- **Task to carry out**: Return every line of the records below with no changes, character for character.

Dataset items
## start

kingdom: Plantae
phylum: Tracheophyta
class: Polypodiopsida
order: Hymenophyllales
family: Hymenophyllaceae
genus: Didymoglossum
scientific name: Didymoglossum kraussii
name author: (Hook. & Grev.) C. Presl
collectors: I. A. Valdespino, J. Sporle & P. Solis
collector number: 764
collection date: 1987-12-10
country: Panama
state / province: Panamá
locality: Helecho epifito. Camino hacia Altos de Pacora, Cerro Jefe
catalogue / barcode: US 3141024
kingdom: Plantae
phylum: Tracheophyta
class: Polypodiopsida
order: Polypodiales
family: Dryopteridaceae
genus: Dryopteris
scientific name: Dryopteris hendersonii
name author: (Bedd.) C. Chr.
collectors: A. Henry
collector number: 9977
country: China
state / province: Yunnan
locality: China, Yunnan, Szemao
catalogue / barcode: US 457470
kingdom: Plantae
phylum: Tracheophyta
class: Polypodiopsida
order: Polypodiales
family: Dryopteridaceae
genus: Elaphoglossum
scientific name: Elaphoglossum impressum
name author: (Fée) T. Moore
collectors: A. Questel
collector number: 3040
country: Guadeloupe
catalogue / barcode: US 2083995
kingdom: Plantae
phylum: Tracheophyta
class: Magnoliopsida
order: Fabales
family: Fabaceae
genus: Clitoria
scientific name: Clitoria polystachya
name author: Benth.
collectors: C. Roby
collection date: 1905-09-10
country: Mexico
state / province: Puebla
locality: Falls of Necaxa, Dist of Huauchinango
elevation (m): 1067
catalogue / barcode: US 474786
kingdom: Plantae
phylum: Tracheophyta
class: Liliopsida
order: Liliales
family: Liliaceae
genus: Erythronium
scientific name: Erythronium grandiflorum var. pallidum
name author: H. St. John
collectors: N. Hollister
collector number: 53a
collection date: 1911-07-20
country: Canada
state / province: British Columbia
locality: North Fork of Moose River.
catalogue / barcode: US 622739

## end

- **The output**:
kingdom: Plantae
phylum: Tracheophyta
class: Polypodiopsida
order: Hymenophyllales
family: Hymenophyllaceae
genus: Didymoglossum
scientific name: Didymoglossum kraussii
name author: (Hook. & Grev.) C. Presl
collectors: I. A. Valdespino, J. Sporle & P. Solis
collector number: 764
collection date: 1987-12-10
country: Panama
state / province: Panamá
locality: Helecho epifito. Camino hacia Altos de Pacora, Cerro Jefe
catalogue / barcode: US 3141024
kingdom: Plantae
phylum: Tracheophyta
class: Polypodiopsida
order: Polypodiales
family: Dryopteridaceae
genus: Dryopteris
scientific name: Dryopteris hendersonii
name author: (Bedd.) C. Chr.
collectors: A. Henry
collector number: 9977
country: China
state / province: Yunnan
locality: China, Yunnan, Szemao
catalogue / barcode: US 457470
kingdom: Plantae
phylum: Tracheophyta
class: Polypodiopsida
order: Polypodiales
family: Dryopteridaceae
genus: Elaphoglossum
scientific name: Elaphoglossum impressum
name author: (Fée) T. Moore
collectors: A. Questel
collector number: 3040
country: Guadeloupe
catalogue / barcode: US 2083995
kingdom: Plantae
phylum: Tracheophyta
class: Magnoliopsida
order: Fabales
family: Fabaceae
genus: Clitoria
scientific name: Clitoria polystachya
name author: Benth.
collectors: C. Roby
collection date: 1905-09-10
country: Mexico
state / province: Puebla
locality: Falls of Necaxa, Dist of Huauchinango
elevation (m): 1067
catalogue / barcode: US 474786
kingdom: Plantae
phylum: Tracheophyta
class: Liliopsida
order: Liliales
family: Liliaceae
genus: Erythronium
scientific name: Erythronium grandiflorum var. pallidum
name author: H. St. John
collectors: N. Hollister
collector number: 53a
collection date: 1911-07-20
country: Canada
state / province: British Columbia
locality: North Fork of Moose River.
catalogue / barcode: US 622739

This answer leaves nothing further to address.